-- EXERCISE MATERIAL --

----

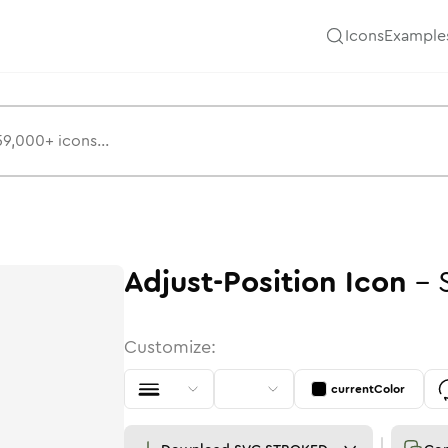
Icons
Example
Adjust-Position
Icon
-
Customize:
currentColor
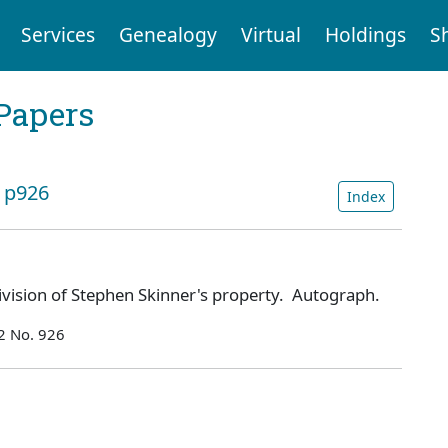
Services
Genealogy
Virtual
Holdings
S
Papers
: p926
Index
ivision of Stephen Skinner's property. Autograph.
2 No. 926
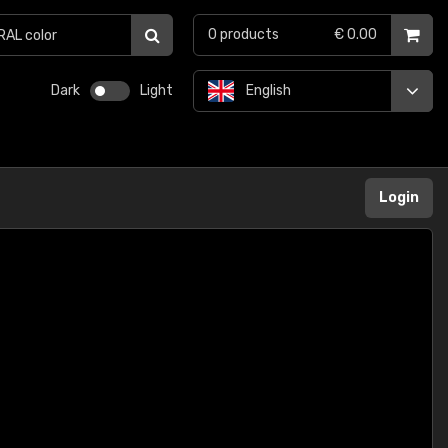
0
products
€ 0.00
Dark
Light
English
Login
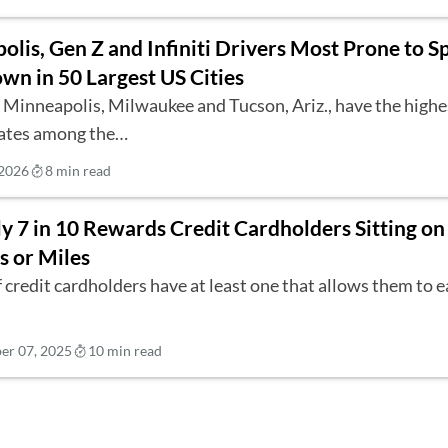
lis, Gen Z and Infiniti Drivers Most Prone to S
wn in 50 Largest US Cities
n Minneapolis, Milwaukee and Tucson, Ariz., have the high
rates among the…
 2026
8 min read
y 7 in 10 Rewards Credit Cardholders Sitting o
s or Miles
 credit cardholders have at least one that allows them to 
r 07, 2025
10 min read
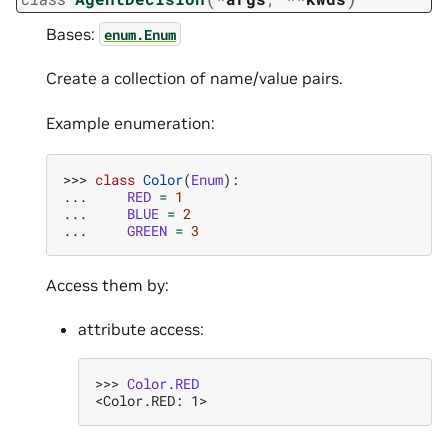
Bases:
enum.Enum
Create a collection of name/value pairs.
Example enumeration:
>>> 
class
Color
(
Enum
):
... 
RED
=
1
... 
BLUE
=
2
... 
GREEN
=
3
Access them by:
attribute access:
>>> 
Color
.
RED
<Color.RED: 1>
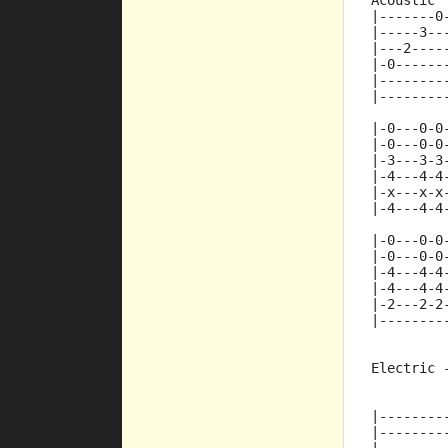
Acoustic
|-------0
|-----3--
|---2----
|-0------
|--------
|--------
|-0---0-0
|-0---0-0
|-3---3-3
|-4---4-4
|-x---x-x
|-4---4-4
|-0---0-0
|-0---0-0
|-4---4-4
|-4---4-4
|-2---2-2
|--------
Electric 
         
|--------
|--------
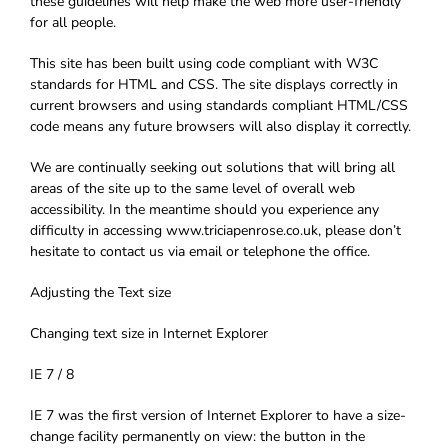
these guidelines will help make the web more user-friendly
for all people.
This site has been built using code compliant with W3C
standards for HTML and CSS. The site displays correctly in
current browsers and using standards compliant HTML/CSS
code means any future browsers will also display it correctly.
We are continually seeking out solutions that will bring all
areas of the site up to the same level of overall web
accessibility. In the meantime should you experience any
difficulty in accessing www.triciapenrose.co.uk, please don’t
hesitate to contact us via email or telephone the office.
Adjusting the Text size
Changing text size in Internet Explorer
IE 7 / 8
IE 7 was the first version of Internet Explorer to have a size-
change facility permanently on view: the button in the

----

-- DESCRIPTION OF THE TASK --
Lay out the lines from the line with "lis, Gen Z and" up to and including the line with "<Color.RED: 1>" as a Markdown table with two columns, Number and Line, numbering each row. Leave out blank lines and the pictures.

-- EXERCISE RESPONSE --
| Number | Line |
|---|---|
| 1 | lis, Gen Z and Infiniti Drivers Most Prone to S |
| 2 | wn in 50 Largest US Cities |
| 3 | n Minneapolis, Milwaukee and Tucson, Ariz., have the high |
| 4 | rates among the… |
| 5 |  2026 |
| 6 | 8 min read |
| 7 | y 7 in 10 Rewards Credit Cardholders Sitting o |
| 8 | s or Miles |
| 9 |  credit cardholders have at least one that allows them to  |
| 10 | r 07, 2025 |
| 11 | 10 min read |
| 12 | Bases: |
| 13 | enum.Enum |
| 14 | Create a collection of name/value pairs. |
| 15 | Example enumeration: |
| 16 | >>>  |
| 17 | class |
| 18 | Color |
| 19 | ( |
| 20 | Enum |
| 21 | ): |
| 22 | ...  |
| 23 | RED |
| 24 | = |
| 25 | 1 |
| 26 | ...  |
| 27 | BLUE |
| 28 | = |
| 29 | 2 |
| 30 | ...  |
| 31 | GREEN |
| 32 | = |
| 33 | 3 |
| 34 | Access them by: |
| 35 | attribute access: |
| 36 | >>>  |
| 37 | Color |
| 38 | . |
| 39 | RED |
| 40 | <Color.RED: 1> |